The protections afforded by Section 512(c) of the DMCA also require three additional conditions for any service provider seeking safe harbor. First, the service provider must have no actual knowledge of infringement and no awareness of facts or circumstances from which infringing activity is apparent, or it must act expeditiously to remove or disable access to the material upon obtaining such knowledge or awareness. Second, if the service provider has the right and ability to control the infringing activity, it must not receive a financial benefit directly attributable to the infringing activity. Third, upon receiving proper notification of the claimed infringement, the defendant must expeditiously take the material down or block access to it.

Whether a service provider can satisfy the first condition of the DMCA depends, in part, on the provider’s technological toolbox. For example, a provider’s search engine, if used to identify and isolate copyrighted material, could also be used by the content owner as evidence of knowledge of infringement. On the other hand, if the search engine is fully automated, the provider may not “know” whether copyrighted material is available through it service. Of course, even a service provider’s actual knowledge of infringement is permissible under the DMCA safe harbor if it moves expeditiously to remove the offending material. For this reason, it is critical that service providers protect their flank by swiftly responding to take down notifications from content providers. A rapid response is critical for purposes of the DMCA safe harbor and could avoid a potential lawsuit altogether. Whether a service provider has the “ability to control the infringing issue” required to pierce DMCA immunity depends, in part, on what monitoring the service provider already does. Prior decisions interpreting the DMCA suggest the limited voluntary monitoring of content does not equate to ability to control. For instance, a court rejected the argument that eBay’s voluntary practice of engaging in limited monitoring of its website for “apparent infringements” amounted to the ability to control under the DMCA. See Hendrickson v. eBay, 165 F. Supp. 2d 1082, 1094 (C.D. Cal. 2001). The rationale was that if accepted, the argument would create a perverse incentive for the service provider to bury its head in the sand while its users infringed.
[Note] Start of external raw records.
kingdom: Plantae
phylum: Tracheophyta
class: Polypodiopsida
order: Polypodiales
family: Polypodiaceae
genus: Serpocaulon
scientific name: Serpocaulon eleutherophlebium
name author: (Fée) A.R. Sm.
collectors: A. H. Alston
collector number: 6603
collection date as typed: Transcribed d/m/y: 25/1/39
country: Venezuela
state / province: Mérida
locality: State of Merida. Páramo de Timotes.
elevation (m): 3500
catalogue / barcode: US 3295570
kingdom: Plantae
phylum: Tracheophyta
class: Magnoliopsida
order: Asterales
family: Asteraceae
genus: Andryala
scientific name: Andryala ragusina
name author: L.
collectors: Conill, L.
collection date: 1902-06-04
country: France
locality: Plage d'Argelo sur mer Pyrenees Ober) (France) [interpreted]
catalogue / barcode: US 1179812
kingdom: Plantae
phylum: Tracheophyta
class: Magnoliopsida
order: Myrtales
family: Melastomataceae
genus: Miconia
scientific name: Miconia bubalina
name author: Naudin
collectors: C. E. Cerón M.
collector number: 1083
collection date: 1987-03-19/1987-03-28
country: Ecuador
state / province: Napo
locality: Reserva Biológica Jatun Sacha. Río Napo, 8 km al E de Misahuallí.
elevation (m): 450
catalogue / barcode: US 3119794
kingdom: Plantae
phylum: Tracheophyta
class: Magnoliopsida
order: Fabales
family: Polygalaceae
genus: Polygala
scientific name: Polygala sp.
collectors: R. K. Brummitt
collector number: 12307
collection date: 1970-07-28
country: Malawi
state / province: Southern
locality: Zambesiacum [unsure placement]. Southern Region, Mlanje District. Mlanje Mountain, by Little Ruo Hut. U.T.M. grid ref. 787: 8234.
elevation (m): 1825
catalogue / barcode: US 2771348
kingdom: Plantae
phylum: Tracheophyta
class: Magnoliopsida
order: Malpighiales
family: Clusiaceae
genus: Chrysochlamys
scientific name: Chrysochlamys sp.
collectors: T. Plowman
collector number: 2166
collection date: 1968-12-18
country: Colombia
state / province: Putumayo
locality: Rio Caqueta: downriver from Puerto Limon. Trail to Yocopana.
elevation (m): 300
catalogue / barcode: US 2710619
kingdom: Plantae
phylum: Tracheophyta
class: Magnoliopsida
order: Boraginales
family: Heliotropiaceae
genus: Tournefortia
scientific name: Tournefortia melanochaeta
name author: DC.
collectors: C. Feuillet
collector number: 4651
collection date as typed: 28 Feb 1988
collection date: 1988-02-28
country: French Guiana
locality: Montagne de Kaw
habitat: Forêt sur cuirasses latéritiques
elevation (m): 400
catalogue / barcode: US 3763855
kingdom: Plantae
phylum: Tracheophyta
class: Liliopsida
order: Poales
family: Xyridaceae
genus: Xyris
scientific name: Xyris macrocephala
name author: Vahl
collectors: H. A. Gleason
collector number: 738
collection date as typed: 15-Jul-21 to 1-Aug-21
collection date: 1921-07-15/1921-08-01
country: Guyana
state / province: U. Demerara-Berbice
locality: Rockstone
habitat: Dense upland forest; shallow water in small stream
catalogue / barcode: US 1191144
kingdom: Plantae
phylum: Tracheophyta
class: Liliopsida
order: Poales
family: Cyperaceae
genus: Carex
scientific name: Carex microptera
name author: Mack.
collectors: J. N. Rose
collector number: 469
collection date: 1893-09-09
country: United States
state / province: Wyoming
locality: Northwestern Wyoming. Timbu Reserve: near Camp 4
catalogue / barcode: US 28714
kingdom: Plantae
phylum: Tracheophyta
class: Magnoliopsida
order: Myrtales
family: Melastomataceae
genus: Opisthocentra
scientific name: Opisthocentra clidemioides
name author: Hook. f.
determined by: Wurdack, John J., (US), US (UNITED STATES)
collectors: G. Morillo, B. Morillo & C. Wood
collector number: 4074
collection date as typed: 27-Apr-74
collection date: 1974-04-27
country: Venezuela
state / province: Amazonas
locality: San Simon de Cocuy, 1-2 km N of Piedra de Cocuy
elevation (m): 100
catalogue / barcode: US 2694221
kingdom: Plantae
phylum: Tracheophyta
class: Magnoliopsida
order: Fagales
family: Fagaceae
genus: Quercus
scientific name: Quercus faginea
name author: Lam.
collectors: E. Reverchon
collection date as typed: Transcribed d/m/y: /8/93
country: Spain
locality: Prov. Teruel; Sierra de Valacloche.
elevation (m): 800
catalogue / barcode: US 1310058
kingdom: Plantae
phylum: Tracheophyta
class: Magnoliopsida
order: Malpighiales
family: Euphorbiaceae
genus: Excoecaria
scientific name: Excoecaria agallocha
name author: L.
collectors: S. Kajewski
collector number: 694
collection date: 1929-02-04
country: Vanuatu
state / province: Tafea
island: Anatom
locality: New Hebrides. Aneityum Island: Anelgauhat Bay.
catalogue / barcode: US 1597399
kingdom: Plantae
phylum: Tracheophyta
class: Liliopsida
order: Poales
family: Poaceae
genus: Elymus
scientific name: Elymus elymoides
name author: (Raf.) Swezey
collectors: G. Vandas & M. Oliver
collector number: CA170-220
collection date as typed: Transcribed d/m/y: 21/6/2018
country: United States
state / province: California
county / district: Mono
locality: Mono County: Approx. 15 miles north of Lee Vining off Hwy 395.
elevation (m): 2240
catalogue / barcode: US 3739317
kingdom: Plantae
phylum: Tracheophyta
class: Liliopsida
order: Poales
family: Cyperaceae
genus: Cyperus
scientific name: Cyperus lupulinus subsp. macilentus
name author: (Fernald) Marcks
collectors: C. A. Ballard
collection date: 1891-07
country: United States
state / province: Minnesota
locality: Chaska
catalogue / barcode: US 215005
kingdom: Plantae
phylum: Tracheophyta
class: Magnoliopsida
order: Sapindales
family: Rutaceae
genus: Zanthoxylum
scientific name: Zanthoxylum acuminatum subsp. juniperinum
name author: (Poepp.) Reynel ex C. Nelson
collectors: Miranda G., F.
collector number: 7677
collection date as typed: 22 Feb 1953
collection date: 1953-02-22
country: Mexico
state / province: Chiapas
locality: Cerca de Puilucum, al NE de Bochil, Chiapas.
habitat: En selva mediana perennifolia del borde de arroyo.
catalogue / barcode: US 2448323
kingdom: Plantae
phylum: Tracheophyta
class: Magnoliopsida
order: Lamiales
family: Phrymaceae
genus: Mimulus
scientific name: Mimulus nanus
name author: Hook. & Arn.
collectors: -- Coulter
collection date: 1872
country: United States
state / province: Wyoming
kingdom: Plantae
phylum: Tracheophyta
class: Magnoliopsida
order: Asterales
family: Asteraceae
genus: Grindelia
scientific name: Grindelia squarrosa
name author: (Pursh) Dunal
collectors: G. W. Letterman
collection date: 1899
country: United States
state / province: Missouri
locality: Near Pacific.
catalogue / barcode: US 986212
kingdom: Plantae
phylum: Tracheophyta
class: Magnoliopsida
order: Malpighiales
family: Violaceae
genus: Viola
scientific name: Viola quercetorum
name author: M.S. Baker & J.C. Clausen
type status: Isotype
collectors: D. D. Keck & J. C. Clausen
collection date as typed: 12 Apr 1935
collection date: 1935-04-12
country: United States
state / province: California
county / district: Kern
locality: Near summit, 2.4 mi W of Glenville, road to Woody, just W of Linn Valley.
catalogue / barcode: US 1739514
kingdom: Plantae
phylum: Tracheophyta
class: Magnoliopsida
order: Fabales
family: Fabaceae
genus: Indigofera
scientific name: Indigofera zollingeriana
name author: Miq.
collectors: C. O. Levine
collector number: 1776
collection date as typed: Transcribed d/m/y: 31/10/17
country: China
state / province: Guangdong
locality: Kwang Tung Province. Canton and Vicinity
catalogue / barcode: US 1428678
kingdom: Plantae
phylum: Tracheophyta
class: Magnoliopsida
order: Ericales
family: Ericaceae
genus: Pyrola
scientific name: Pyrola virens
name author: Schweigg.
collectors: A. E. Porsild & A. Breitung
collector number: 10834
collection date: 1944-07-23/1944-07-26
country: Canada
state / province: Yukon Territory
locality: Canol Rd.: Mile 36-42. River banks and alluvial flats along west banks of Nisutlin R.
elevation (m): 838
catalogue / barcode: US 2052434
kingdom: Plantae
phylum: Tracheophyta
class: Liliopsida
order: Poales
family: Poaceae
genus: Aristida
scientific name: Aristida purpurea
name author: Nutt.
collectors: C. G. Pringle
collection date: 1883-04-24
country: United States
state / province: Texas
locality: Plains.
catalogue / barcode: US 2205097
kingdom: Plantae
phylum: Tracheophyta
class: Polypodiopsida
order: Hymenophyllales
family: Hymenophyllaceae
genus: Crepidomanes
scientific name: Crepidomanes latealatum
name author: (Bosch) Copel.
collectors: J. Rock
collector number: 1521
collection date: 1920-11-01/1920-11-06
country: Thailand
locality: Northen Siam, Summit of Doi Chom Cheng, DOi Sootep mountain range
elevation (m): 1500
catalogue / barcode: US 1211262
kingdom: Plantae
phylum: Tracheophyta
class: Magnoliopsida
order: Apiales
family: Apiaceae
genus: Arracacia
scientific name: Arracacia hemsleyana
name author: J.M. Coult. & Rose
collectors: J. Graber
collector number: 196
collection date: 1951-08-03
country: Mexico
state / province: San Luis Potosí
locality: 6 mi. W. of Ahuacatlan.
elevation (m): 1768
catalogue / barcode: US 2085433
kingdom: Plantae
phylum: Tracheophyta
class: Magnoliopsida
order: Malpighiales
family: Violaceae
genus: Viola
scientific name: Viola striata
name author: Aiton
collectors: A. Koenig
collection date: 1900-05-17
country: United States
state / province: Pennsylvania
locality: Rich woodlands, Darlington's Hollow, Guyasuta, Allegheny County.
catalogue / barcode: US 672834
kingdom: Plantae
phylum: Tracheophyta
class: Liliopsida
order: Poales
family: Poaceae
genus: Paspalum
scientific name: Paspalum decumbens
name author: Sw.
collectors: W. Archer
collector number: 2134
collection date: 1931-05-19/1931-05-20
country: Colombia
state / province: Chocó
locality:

Nevertheless, the line separating limited monitoring from the “ability to control” is fuzzy at best, and service providers should be aware that the degree to which they voluntarily monitor content may affect eligibility for the DMCA safe harbor.

If the service provider does have the “ability to control” content, it cannot receive a financial benefit “directly attributable to the infringing activity” and expect safe harbor. The DMCA’s legislative history shows that a service provider would generally be considered to receive a “directly attributable” benefit where the value of the service lies in providing access to infringing material, not where the infringer makes the same kind of payment for services as non-infringing users. H.R Rep. 105-551(II), at 54 (1998).

The YouTube lawsuit is still in its infancy, and it remains to be seen whether YouTube will stake out territory that will insulate it from liability under the DMCA. In the meantime, it serves as a reminder to all service providers that an array of decisions—from technology platform to responding to cease and desist letters—may affect their own eligibility for the DMCA’s safe harbor.